1) from that spell-casting eye, if it would obtain a sign/gesture,
2) like a parrot, the mirror would enter/'come' into speech

Notes:

fusuun : 'Enchantment, incantation, fascination'. (Platts p.781)

 

ishaarah : 'Sign, signal; beck, nod, wink, nudge, gesticulation; pointing to, indication, trace, mark; allusion, hint, clue'. (Platts p.55)

 

aave is an archaic form of aa))e (GRAMMAR)

Nazm:

The beloved's eye famously has the quality that it would speak through a sign/gesture. So when that sign/gesture would be visible in the mirror, the mirror too will speak like a parrot. Here the author has rejected the word 'speaking' [su;xan-go] in favor of 'spell-casting' because for a mirror to speak is unusual and magical. (193)

== Nazm page 193

Bekhud Dihlavi:

He says,'If it would obtain a sign/gesture from her spell-casting eye, then the mirror too, like a parrot, would begin to speak'. (249)

Bekhud Mohani:

First of all, the association of parrots with mirrors is well-known; often they put a picture of a parrot on the back of a mirror.

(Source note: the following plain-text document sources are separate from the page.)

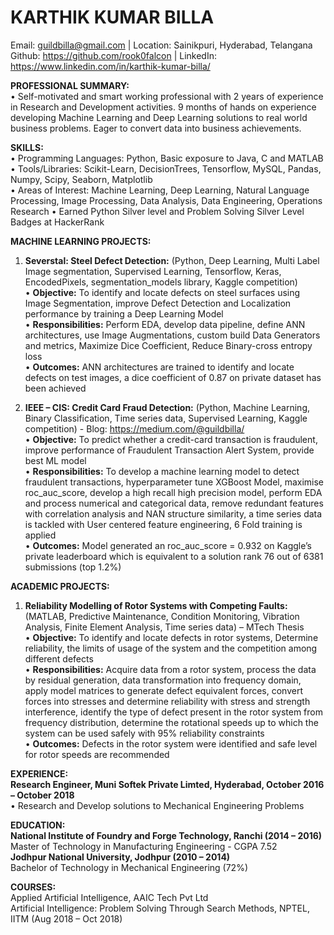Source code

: # KARTHIK KUMAR BILLA
Email: guildbilla@gmail.com    |    Location: Sainikpuri, Hyderabad, Telangana<br>
Github: https://github.com/rook0falcon   |   LinkedIn: https://www.linkedin.com/in/karthik-kumar-billa/ <br>

**PROFESSIONAL SUMMARY:**<br>
•	Self-motivated and smart working professional with 2 years of experience in Research and Development activities. 9 months of hands on experience developing Machine Learning and Deep Learning solutions to real world business problems. Eager to convert data into business achievements.<br>

**SKILLS:**<br>
•	Programming Languages: Python, Basic exposure to Java, C and MATLAB<br>
•	Tools/Libraries: Scikit-Learn, DecisionTrees, Tensorflow, MySQL, Pandas, Numpy, Scipy, Seaborn, Matplotlib<br>
•	Areas of Interest: Machine Learning, Deep Learning, Natural Language Processing, Image Processing, Data Analysis, Data Engineering, Operations Research
•	Earned Python Silver level and Problem Solving Silver Level Badges at HackerRank<br>

**MACHINE LEARNING PROJECTS:** <br>

1. **Severstal: Steel Defect Detection:** (Python, Deep Learning, Multi Label Image segmentation, Supervised Learning, Tensorflow, Keras, EncodedPixels, segmentation_models library, Kaggle competition)<br>
•	**Objective:**  To identify and locate defects on steel surfaces using Image Segmentation, improve Defect Detection and Localization performance by training a Deep Learning Model<br>
•	**Responsibilities:** Perform EDA, develop data pipeline, define ANN architectures, use Image Augmentations, custom build Data Generators and metrics, Maximize Dice Coefficient, Reduce Binary-cross entropy loss<br>
•	**Outcomes:** ANN architectures are trained to identify and locate defects on test images, a dice coefficient of 0.87 on private dataset has been achieved<br>

2. **IEEE – CIS: Credit Card Fraud Detection:** (Python, Machine Learning, Binary Classification, Time series data, Supervised Learning, Kaggle competition) - Blog:  https://medium.com/@guildbilla/<br>
•	**Objective:**  To predict whether a credit-card transaction is fraudulent, improve performance of Fraudulent Transaction Alert System, provide best ML model<br>
•	**Responsibilities:** To develop a machine learning model to detect fraudulent transactions, hyperparameter tune XGBoost Model, maximise roc_auc_score, develop a high recall high precision model, perform EDA and process numerical and categorical data, remove redundant features with correlation analysis and NAN structure similarity, a time series data is tackled with User centered feature engineering, 6 Fold training is applied<br>
•	**Outcomes:** Model generated an roc_auc_score = 0.932 on Kaggle’s private leaderboard which is equivalent to a solution rank 76 out of 6381 submissions (top 1.2%)<br>

**ACADEMIC PROJECTS:**<br>
1. **Reliability Modelling of Rotor Systems with Competing Faults:** (MATLAB, Predictive Maintenance, Condition Monitoring, Vibration Analysis, Finite Element Analysis, Time series data) – MTech Thesis<br>
•	**Objective:**  To identify and locate defects in rotor systems, Determine reliability, the limits of usage of the system and the competition among different defects<br>
•	**Responsibilities:** Acquire data from a rotor system, process the data by residual generation, data transformation into frequency domain, apply model matrices to generate defect equivalent forces, convert forces into stresses and determine reliability with stress and strength interference, identify the type of defect present in the rotor system from frequency distribution, determine the rotational speeds up to which the system can be used safely with 95% reliability constraints<br>
•	**Outcomes:** Defects in the rotor system were identified and safe level for rotor speeds are recommended<br>

**EXPERIENCE:** <br>
**Research Engineer, Muni Softek Private Limted, Hyderabad, October 2016 – October 2018**<br>
•	Research and Develop solutions to Mechanical Engineering Problems<br>

**EDUCATION:**<br>
**National Institute of Foundry and Forge Technology, Ranchi (2014 – 2016)**<br>
Master of Technology in Manufacturing Engineering - CGPA 7.52<br>
**Jodhpur National University, Jodhpur (2010 – 2014)**<br>
Bachelor of Technology in Mechanical Engineering (72%)<br>

**COURSES:** <br>
Applied Artificial Intelligence, AAIC Tech Pvt Ltd <br>
Artificial Intelligence: Problem Solving Through Search Methods, NPTEL, IITM (Aug 2018 – Oct 2018)<br>
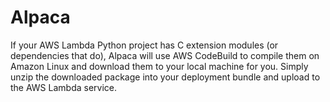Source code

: # Alpaca
If your AWS Lambda Python project has C extension modules (or dependencies that do), Alpaca will use AWS CodeBuild to compile them on Amazon Linux and download them to your local machine for you. Simply unzip the downloaded package into your deployment bundle and upload to the AWS Lambda service.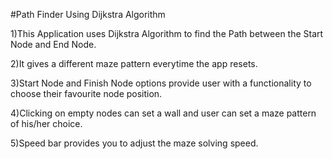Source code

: #Path Finder Using Dijkstra Algorithm

1)This Application uses Dijkstra Algorithm to find the Path between the Start Node and End Node.

2)It gives a different maze pattern everytime the app resets.

3)Start Node and Finish Node options provide user with a functionality to choose their favourite node position.

4)Clicking on empty nodes can set a wall and user can set a maze pattern of his/her choice.

5)Speed bar provides you to adjust the maze solving speed.
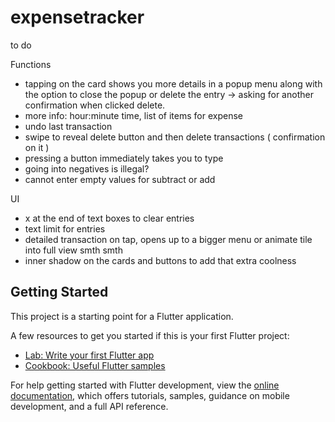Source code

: # expensetracker

<!-- Remember to add "<uses-permission android:name="android.permission.INTERNET" />" this line of code to ./android/app/src/main/AndroidManifest.xml!!!! -->

to do

Functions
- tapping on the card shows you more details in a popup menu along with the option to close the popup or delete the entry -> asking for another confirmation when clicked delete. 
- more info: hour:minute time, list of items for expense
- undo last transaction
- swipe to reveal delete button and then delete transactions ( confirmation on it )
- pressing a button immediately takes you to type
- going into negatives is illegal?
- cannot enter empty values for subtract or add

UI
- x at the end of text boxes to clear entries
- text limit for entries
- detailed transaction on tap, opens up to a bigger menu or animate tile into full view smth smth
- inner shadow on the cards and buttons to add that extra coolness

## Getting Started

This project is a starting point for a Flutter application.

A few resources to get you started if this is your first Flutter project:

- [Lab: Write your first Flutter app](https://docs.flutter.dev/get-started/codelab)
- [Cookbook: Useful Flutter samples](https://docs.flutter.dev/cookbook)

For help getting started with Flutter development, view the
[online documentation](https://docs.flutter.dev/), which offers tutorials,
samples, guidance on mobile development, and a full API reference.
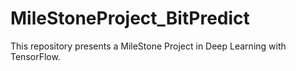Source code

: # MileStoneProject_BitPredict
This repository presents a MileStone Project in Deep Learning with TensorFlow.
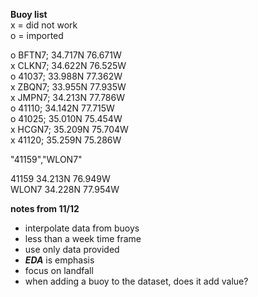 **Buoy list**  
x = did not work  
o = imported  

o BFTN7;  34.717N 76.671W  
x CLKN7;  34.622N 76.525W  
o 41037;  33.988N 77.362W  
x ZBQN7;  33.955N 77.935W  
x JMPN7;  34.213N 77.786W  
o 41110;  34.142N 77.715W  
o 41025;  35.010N 75.454W  
x HCGN7;  35.209N 75.704W  
x 41120;  35.259N 75.286W  

"41159","WLON7"

41159     34.213N 76.949W  
WLON7     34.228N 77.954W  


**notes from 11/12**  
- interpolate data from buoys  
- less than a week time frame  
- use only data provided  
- ***EDA*** is emphasis  
- focus on landfall
- when adding a buoy to the dataset, does it add value?  
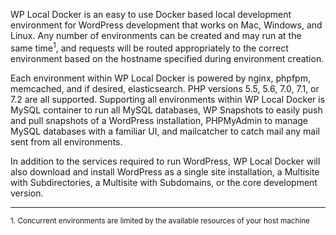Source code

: WP Local Docker is an easy to use Docker based local development environment for WordPress development that works on Mac,
Windows, and Linux. Any number of environments can be created and may run at the same time<sup>1</sup>, and requests will be routed
appropriately to the correct environment based on the hostname specified during environment creation.
  
Each environment within WP Local Docker is powered by nginx, phpfpm, memcached, and if desired, elasticsearch. PHP versions 
5.5, 5.6, 7.0, 7.1, or 7.2 are all supported. Supporting all environments within WP Local Docker is MySQL container to run
all MySQL databases, WP Snapshots to easily push and pull snapshots of a WordPress installation, PHPMyAdmin to manage 
MySQL databases with a familiar UI, and mailcatcher to catch mail any mail sent from all environments.

In addition to the services required to run WordPress, WP Local Docker will also download and install WordPress as a
single site installation, a Multisite with Subdirectories, a Multisite with Subdomains, or the core development version.

----
<sub>1. Concurrent environments are limited by the available resources of your host machine</sub> 
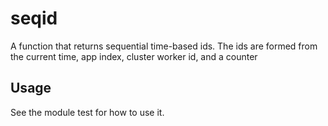 seqid
===

A function that returns sequential time-based ids. The ids are formed from
the current time, app index, cluster worker id, and a counter

Usage
---

See the module test for how to use it.

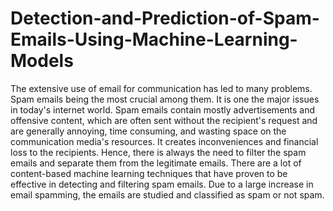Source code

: # Detection-and-Prediction-of-Spam-Emails-Using-Machine-Learning-Models
The extensive use of email for communication has led to many problems. Spam emails being the most crucial among them. It is one the major issues in today's internet world. Spam emails contain mostly advertisements and offensive content, which are often sent without the recipient's request and are generally annoying, time consuming, and wasting space on the communication media's resources. It creates inconveniences and financial loss to the recipients. Hence, there is always the need to filter the spam emails and separate them from the legitimate emails. There are a lot of content-based machine learning techniques that have proven to be effective in detecting and filtering spam emails. Due to a large increase in email spamming, the emails are studied and classified as spam or not spam. 
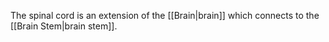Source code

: The spinal cord is an extension of the [[Brain|brain]] which connects to the [[Brain Stem|brain stem]].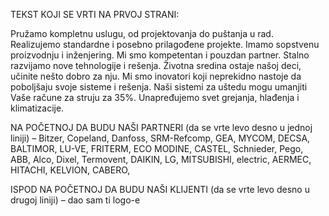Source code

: TEKST KOJI SE VRTI NA PRVOJ STRANI:

Pružamo kompletnu uslugu, od projektovanja do puštanja u rad.
Realizujemo standardne i posebno prilagođene projekte.
Imamo sopstvenu proizvodnju i inženjering.
Mi smo kompetentan i pouzdan partner.
Stalno razvijamo nove tehnologije i rešenja.
Životna sredina ostaje našoj deci, učinite nešto dobro za nju.
Mi smo inovatori koji neprekidno nastoje da poboljšaju svoje sisteme i rešenja.
Naši sistemi za uštedu mogu umanjiti Vaše račune za struju za 35%.
Unapređujemo svet grejanja, hlađenja i klimatizacije.

NA POČETNOJ DA BUDU NAŠI PARTNERI (da se vrte levo desno u jednoj liniji) – Bitzer, Copeland, Danfoss, SRM-Refcomp, GEA, MYCOM, DECSA, BALTIMOR, LU-VE, FRITERM, ECO MODINE, CASTEL, Schnieder, Pego, ABB, Alco, Dixel, Termovent, DAIKIN, LG, MITSUBISHI, electric, AERMEC, HITACHI, KELVION, CABERO,

ISPOD NA POČETNOJ DA BUDU NAŠI KLIJENTI (da se vrte levo desno u drugoj liniji) – dao sam ti logo-e
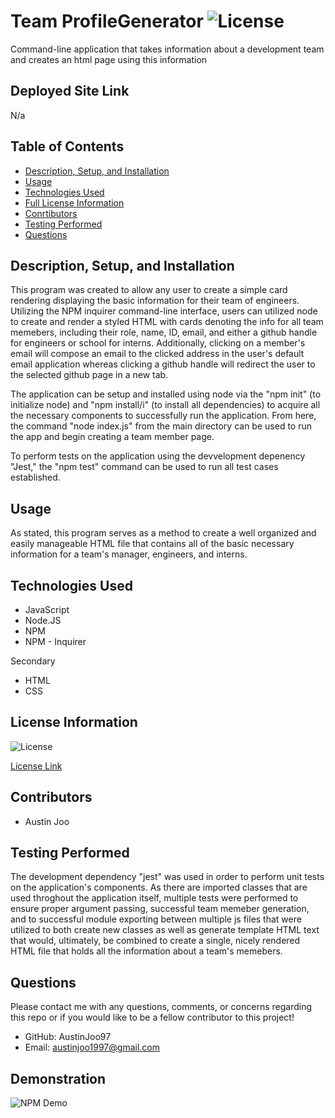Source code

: # Team ProfileGenerator ![License](https://img.shields.io/badge/License-ISC-blue.svg)
Command-line application that takes information about a development team and creates an html page using this information

## Deployed Site Link 

N/a


## Table of Contents

- [Description, Setup, and Installation](#description-setup-and-installation)
- [Usage](#usage)
- [Technologies Used](#technologies-used)
- [Full License Information](#license-information)
- [Conrtibutors](#contributors)
- [Testing Performed](#testing-performed)
- [Questions](#questions)


## Description, Setup, and Installation

This program was created to allow any user to create a simple card rendering displaying the basic information for their team of engineers. Utilizing the NPM inquirer command-line interface, users can utilized node to create and render a styled HTML with cards denoting the info for all team memebers, including their role, name, ID, email, and either a github handle for engineers or school for interns. Additionally, clicking on a member's email will compose an email to the clicked address in the user's default email application whereas clicking a github handle will redirect the user to the selected github page in a new tab.

The application can be setup and installed using node via the "npm init" (to initialize node) and "npm install/i" (to install all dependencies) to acquire all the necessary components to successfully run the application. From here, the command "node index.js" from the main directory can be used to run the app and begin creating a team member page.

To perform tests on the application using the devvelopment depenency "Jest," the "npm test" command can be used to run all test cases established.

## Usage
As stated, this program serves as a method to create a well organized and easily manageable HTML file that contains all of the basic necessary information for a team's manager, engineers, and interns.
## Technologies Used
- JavaScript
- Node.JS
- NPM
- NPM - Inquirer

Secondary
- HTML
- CSS

## License Information
![License](https://img.shields.io/badge/License-ISC-blue.svg)

[License Link](https://opensource.org/licenses/ISC)

## Contributors
- Austin Joo

## Testing Performed
The development dependency "jest" was used in order to perform unit tests on the application's components. As there are imported classes that are used throghout the application itself, multiple tests were performed to ensure proper argument passing, successful team memeber generation, and to successful module exporting between multiple js files that were utilized to both create new classes as well as generate template HTML text that would, ultimately, be combined to create a single, nicely rendered HTML file that holds all the information about a team's memebers.

## Questions
Please contact me with any questions, comments, or concerns regarding this repo or if you would like to be a fellow contributor to this project!
- GitHub: AustinJoo97 
- Email: austinjoo1997@gmail.com

## Demonstration
![NPM Demo](./demo/Demo.gif)
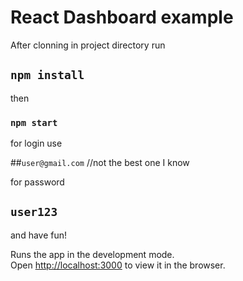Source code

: # React Dashboard example

After clonning in project directory run

## `npm install`

then

### `npm start`


for login use

##`user@gmail.com` //not the best one I know

for password

## `user123`
and have fun!

Runs the app in the development mode.\
Open [http://localhost:3000](http://localhost:3000) to view it in the browser.


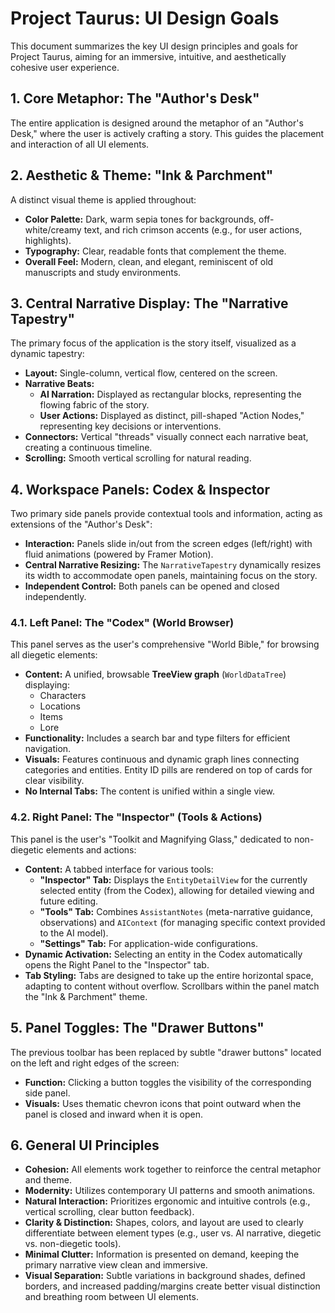 # Project Taurus: UI Design Goals

This document summarizes the key UI design principles and goals for Project Taurus, aiming for an immersive, intuitive, and aesthetically cohesive user experience.

## 1. Core Metaphor: The "Author's Desk"

The entire application is designed around the metaphor of an "Author's Desk," where the user is actively crafting a story. This guides the placement and interaction of all UI elements.

## 2. Aesthetic & Theme: "Ink & Parchment"

A distinct visual theme is applied throughout:
-   **Color Palette:** Dark, warm sepia tones for backgrounds, off-white/creamy text, and rich crimson accents (e.g., for user actions, highlights).
-   **Typography:** Clear, readable fonts that complement the theme.
-   **Overall Feel:** Modern, clean, and elegant, reminiscent of old manuscripts and study environments.

## 3. Central Narrative Display: The "Narrative Tapestry"

The primary focus of the application is the story itself, visualized as a dynamic tapestry:
-   **Layout:** Single-column, vertical flow, centered on the screen.
-   **Narrative Beats:**
    -   **AI Narration:** Displayed as rectangular blocks, representing the flowing fabric of the story.
    -   **User Actions:** Displayed as distinct, pill-shaped "Action Nodes," representing key decisions or interventions.
-   **Connectors:** Vertical "threads" visually connect each narrative beat, creating a continuous timeline.
-   **Scrolling:** Smooth vertical scrolling for natural reading.

## 4. Workspace Panels: Codex & Inspector

Two primary side panels provide contextual tools and information, acting as extensions of the "Author's Desk":
-   **Interaction:** Panels slide in/out from the screen edges (left/right) with fluid animations (powered by Framer Motion).
-   **Central Narrative Resizing:** The `NarrativeTapestry` dynamically resizes its width to accommodate open panels, maintaining focus on the story.
-   **Independent Control:** Both panels can be opened and closed independently.

### 4.1. Left Panel: The "Codex" (World Browser)

This panel serves as the user's comprehensive "World Bible," for browsing all diegetic elements:
-   **Content:** A unified, browsable **TreeView graph** (`WorldDataTree`) displaying:
    -   Characters
    -   Locations
    -   Items
    -   Lore
-   **Functionality:** Includes a search bar and type filters for efficient navigation.
-   **Visuals:** Features continuous and dynamic graph lines connecting categories and entities. Entity ID pills are rendered on top of cards for clear visibility.
-   **No Internal Tabs:** The content is unified within a single view.

### 4.2. Right Panel: The "Inspector" (Tools & Actions)

This panel is the user's "Toolkit and Magnifying Glass," dedicated to non-diegetic elements and actions:
-   **Content:** A tabbed interface for various tools:
    -   **"Inspector" Tab:** Displays the `EntityDetailView` for the currently selected entity (from the Codex), allowing for detailed viewing and future editing.
    -   **"Tools" Tab:** Combines `AssistantNotes` (meta-narrative guidance, observations) and `AIContext` (for managing specific context provided to the AI model).
    -   **"Settings" Tab:** For application-wide configurations.
-   **Dynamic Activation:** Selecting an entity in the Codex automatically opens the Right Panel to the "Inspector" tab.
-   **Tab Styling:** Tabs are designed to take up the entire horizontal space, adapting to content without overflow. Scrollbars within the panel match the "Ink & Parchment" theme.

## 5. Panel Toggles: The "Drawer Buttons"

The previous toolbar has been replaced by subtle "drawer buttons" located on the left and right edges of the screen:
-   **Function:** Clicking a button toggles the visibility of the corresponding side panel.
-   **Visuals:** Uses thematic chevron icons that point outward when the panel is closed and inward when it is open.

## 6. General UI Principles

-   **Cohesion:** All elements work together to reinforce the central metaphor and theme.
-   **Modernity:** Utilizes contemporary UI patterns and smooth animations.
-   **Natural Interaction:** Prioritizes ergonomic and intuitive controls (e.g., vertical scrolling, clear button feedback).
-   **Clarity & Distinction:** Shapes, colors, and layout are used to clearly differentiate between element types (e.g., user vs. AI narrative, diegetic vs. non-diegetic tools).
-   **Minimal Clutter:** Information is presented on demand, keeping the primary narrative view clean and immersive.
-   **Visual Separation:** Subtle variations in background shades, defined borders, and increased padding/margins create better visual distinction and breathing room between UI elements.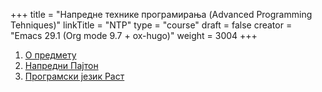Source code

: +++
title = "Напредне технике програмирања (Advanced Programming Tehniques)"
linkTitle = "NTP"
type = "course"
draft = false
creator = "Emacs 29.1 (Org mode 9.7 + ox-hugo)"
weight = 3004
+++

1.  [О предмету](00-upoznavanje/)
2.  [Напредни Пајтон](napredni-python/)
3.  [Програмски језик Раст](../tech/Rust/)
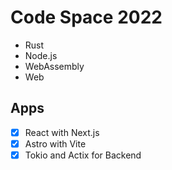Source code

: # Code Space 2022

- Rust
- Node.js
- WebAssembly
- Web

## Apps

- [x] React with Next.js
- [x] Astro with Vite
- [x] Tokio and Actix for Backend
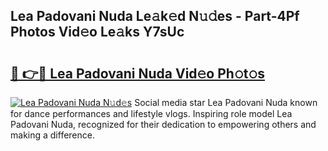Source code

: ## Lea Padovani Nuda Le𝚊k𝚎d N𝚞𝚍es - Part-4Pf Photos Vid𝚎o Le𝚊ks Y7sUc

# <h2><a href="http://fbb97r4.evod.top/?m=Lea+Padovani+Nuda">🔗 👉🔴 Lea Padovani Nuda Vid𝚎o Ph𝚘t𝚘s</a></h2>

[![Lea Padovani Nuda N𝚞d𝚎s](https://i.imgur.com/8V9OHl7.gif)](http://fbb97r4.evod.top/?m=Lea+Padovani+Nuda)
Social media star Lea Padovani Nuda known for dance performances and lifestyle vlogs. Inspiring role model Lea Padovani Nuda, recognized for their dedication to empowering others and making a difference. 
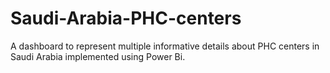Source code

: # Saudi-Arabia-PHC-centers
A dashboard to represent multiple informative details about PHC centers in Saudi Arabia implemented using Power Bi.
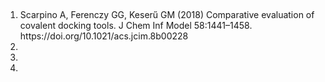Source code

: <h2></h2>
<ol>
  <li>Scarpino A, Ferenczy GG, Keserű GM (2018) Comparative evaluation of covalent docking tools. J Chem Inf Model 58:1441–1458. https://doi.org/10.1021/acs.jcim.8b00228</li>
  <li></li>
  <li></li>
  <li></li>
</ol>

The second meaning is also that when she speaks in signs/gestures, then those with understanding consider that a sweet-speaking parrot is warbling. (338)

FWP:

SETS == MIDPOINTS
EYES {3,1}
MIRROR: {8,3}
SPEAKING: {14,4}

Bekhud Mohani says that people often put a picture of a parrot on the back of a mirror. And pet owners (and experimenters) often provide parrots with mirrors, to see how the birds will react. (Do they recognize themselves? Do they talk to the mirror-parrot as to another bird?) So parrots and mirrors have their own relationship already. For more on such parrot-and-mirror verses, see {29,2}.

The mirror is a passive, dead reflector, while the parrot is an active, living, sound-producer, so the two are radically different. Yet there's a strong similarity as well: the mirror is an imitator of one's appearance; the parrot is an imitator of one's voice. The beloved's smallest sign or gesture is so potent that it overrides the boundaries between the two: when the mirror perceives/reflects the beloved's gesture, it begins to speak.

Does it begin to speak 'just as a parrot would begin to speak'-- that is, in response to the same stimulus? Or does it begin to 'speak like a parrot'-- that is, babbling and repetitively echoing? Whether the adverbial 'midpoint' phrase 'like a parrot' describes the act of beginning to speak, or the nature of the speech, is left up to us to decide.

In either case, what might be the nature of the ishaarah , the 'sign/gesture', that inspires the mirror to begin to speak?

=It could be simply that the irresistible beauty of the beloved's every eyelash-flicker moves the mirror to transcendence. Her gesture, though reflected in the mirror, might not even have been aimed at the mirror in the first place.

=It could be that the beloved has given a particular sign of command to the mirror: 'Speak!' After all, this event is hypothetical anyway, and all the verbs are in the subjunctive. Her imperiousness and powers of command would at once compel the mirror's obedience.

=It could be that the beloved is a magician, and has deliberately enchanted the mirror, and the sign is a magic invocation of some sort. This wouldn't be at all surprising, either metaphorically (in English too, we use 'enchanting' for beauty), or literally-- for though magic is forbidden to good Muslims, we know that the beloved is an 'idol' (or sometimes an 'infidel'). Who if not she would have access to all the powers of 'enchantment, incantation' (the literal meaning of fusuu;N )?